[Text for analysis — start]

DMV Daily: Healthy Ugly People

Surveys say we're healthy, but we're ugly

We’re healthy, but we’re ugly.

A new report from the American Human Development Project ranks the Washington area first among the nation’s big cities on its index of income, education, and life expectancy. But a survey of readers of “Travel + Leisure” magazine ranks D.C. the sixth least attractive city in the U.S., saying that while Washington is a “hotbed of culture,” it “apparently doesn’t attract the hotties.”

I guess they’ve never seen our mayor with his shirt off.

The well-being report finds some of the expected disparities in D.C. White residents have a longer life expectancy than residents of any state, but black Washingtonians have a life expectancy more than 12 years shorter. D.C. may have one of the nation’s highest income levels, but it also has the highest infant mortality rate in the U.S. And we have both a high dropout rate and a high number of residents with advanced degrees.

For one local blogger, though, D.C. is ideal: “I like the fact that I can live here without a car, but that I can rent a car and drive an hour each way and find such amazing history among mountains, beaches, or just neighborhoods. … Where did Glenn Beck and Jon Stewart/Steve Colbert have their rallies? And could I have walked there? (Yes... Did I? No.) Where did Top Chef have its latest season? … Where do they have the National Book Festival every year? Yep, right here on our Mall!”

Elsewhere in the DMV:

* Mayor-Elect Vincent Gray is trying to decode a huge plaque that used to hang near the entrance of the Wilson Building. In the Washington Post, John Kelly writes that the plaque, “made of several glass panels” and “about five feet wide and four feet tall and covered with names painted in gold,” was put in storage during a 1997 renovation project and was rediscovered last year. But it seems “no one knows what the commemorative plaque actually commemorates. Even people who walked past it every day for 30 years are scratching their heads, trying to remember.” Gray is asking longtime residents and history buffs for help.

[Text for analysis — finish]

Apply what you read >>
a - In the DMV Daily piece on healthy ugly people, where does the Travel + Leisure reader survey rank D.C. among U.S. cities?
b - Repeat the passage of the DMV Daily piece between "A new report" and "his shirt off.", inclusive.
c - Could you finish out the next part of the DMV Daily piece on healthy ugly people, picking up after its last sentence?

[Provided records — start]

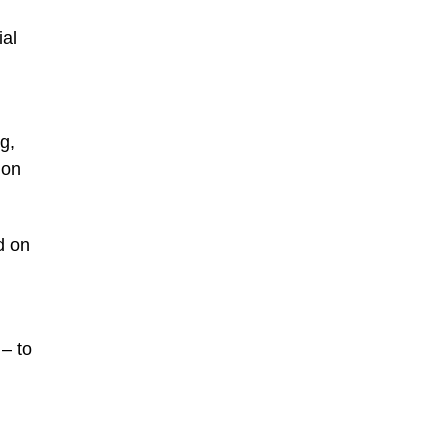
al
g,
ion
d on
– to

[Provided records — finish]

Outputs for the tasks >>
a - Sixth least attractive city in the U.S.

b -
A new report from the American Human Development Project ranks the Washington area first among the nation’s big cities on its index of income, education, and life expectancy. But a survey of readers of “Travel + Leisure” magazine ranks D.C. the sixth least attractive city in the U.S., saying that while Washington is a “hotbed of culture,” it “apparently doesn’t attract the hotties.”

I guess they’ve never seen our mayor with his shirt off.

c -
Nelson Rimensnyder, a history lover and occasional Republican candidate in D.C. -- he ran against Del. Eleanor Holmes Norton this year -- is on the case. “We think it’s World War II. We think it’s District employees,” he told Kelly. “But we need to confirm that.”

* Washington City Paper’s Alan Suderman says the “half-dozen or so Fenty faithful who were awarded $70k-a-year jobs for a couple of months of work” between Adrian Fenty’s primary defeat and Gray’s January inauguration can anticipate separation pay of about $6,000 each.

* The Washington Examiner’s Jonetta Rose Barras is skeptical about incoming D.C. Council Chair Kwame Brown’s transition team: “Several members have been around the block a few times and inside city hall for decades, trying to influence people and policies.” She adds, “Far too often the folks with so-called experience have never operated outside the District. They have developed a compendium of ‘best practices’ but know little about implementing them.” Brown rather lamely defended himself: “I think I’ve been known to bring some innovation. I’m not going to stop.”

* The Examiner’s Freeman Klopott reports the D.C. Council has “passed an emergency bill requiring mortgage lenders to enter a 90-day mediation before foreclosing on a home.” Ward 4 Councilmember Muriel Bowser’s bill passed unanimously on Tuesday. More than 1,300 D.C. homes entered foreclosure in September alone.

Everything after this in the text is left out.